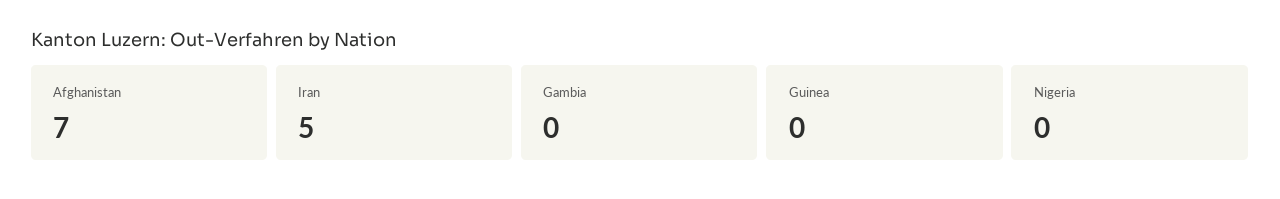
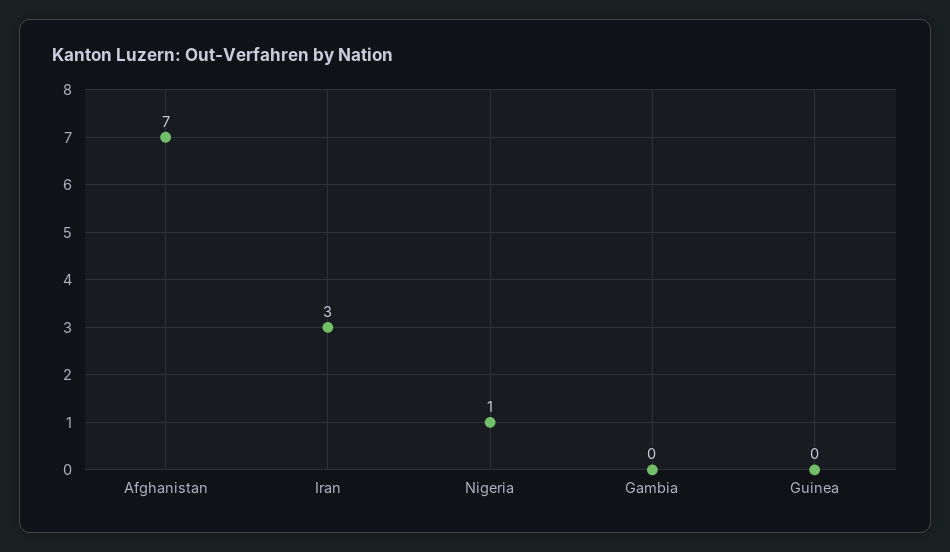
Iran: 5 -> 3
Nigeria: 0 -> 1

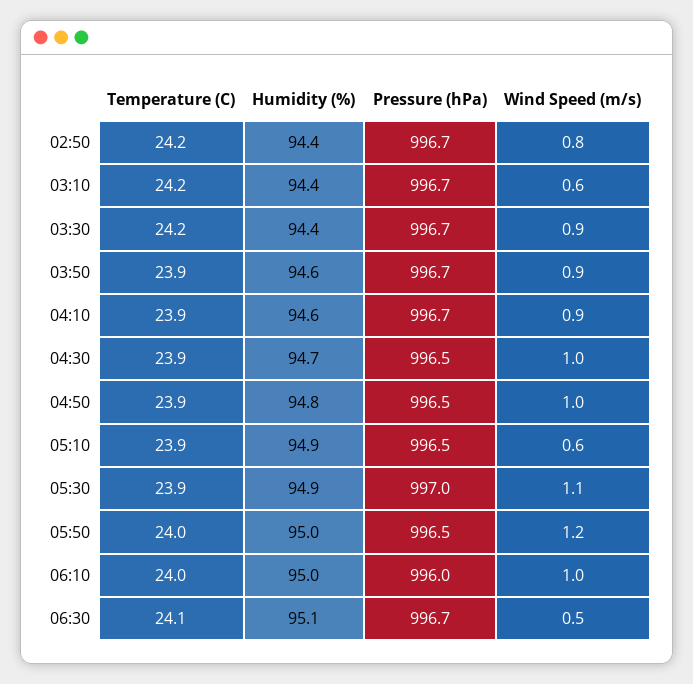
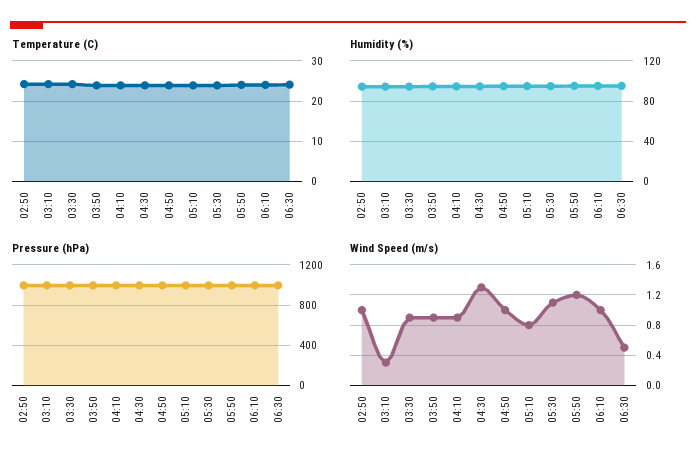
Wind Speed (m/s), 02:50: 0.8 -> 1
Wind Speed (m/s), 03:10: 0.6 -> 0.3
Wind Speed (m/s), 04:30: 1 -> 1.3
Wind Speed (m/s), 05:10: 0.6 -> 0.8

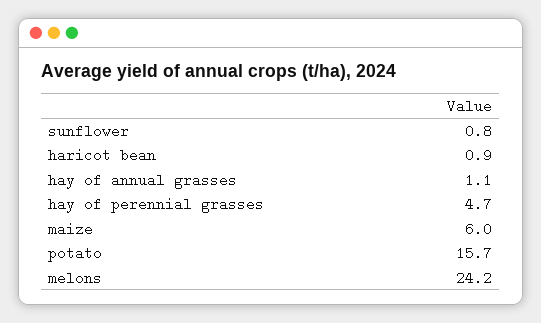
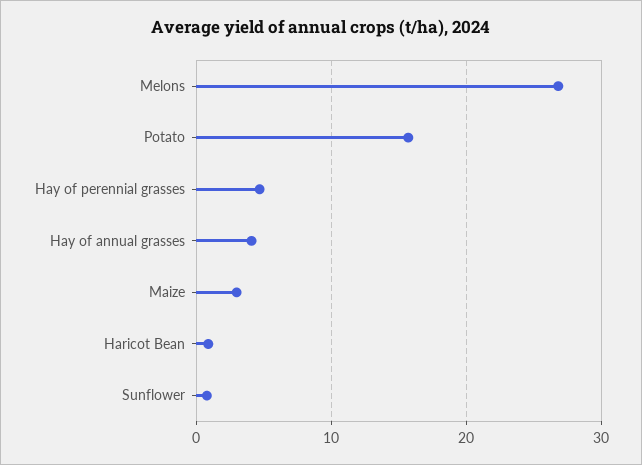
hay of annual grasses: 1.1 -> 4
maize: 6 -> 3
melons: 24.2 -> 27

———

Directions for this task:
Without the pictures, reproduce the entries exactly.

Output of the task:
Iran: 5 -> 3
Nigeria: 0 -> 1

Wind Speed (m/s), 02:50: 0.8 -> 1
Wind Speed (m/s), 03:10: 0.6 -> 0.3
Wind Speed (m/s), 04:30: 1 -> 1.3
Wind Speed (m/s), 05:10: 0.6 -> 0.8

hay of annual grasses: 1.1 -> 4
maize: 6 -> 3
melons: 24.2 -> 27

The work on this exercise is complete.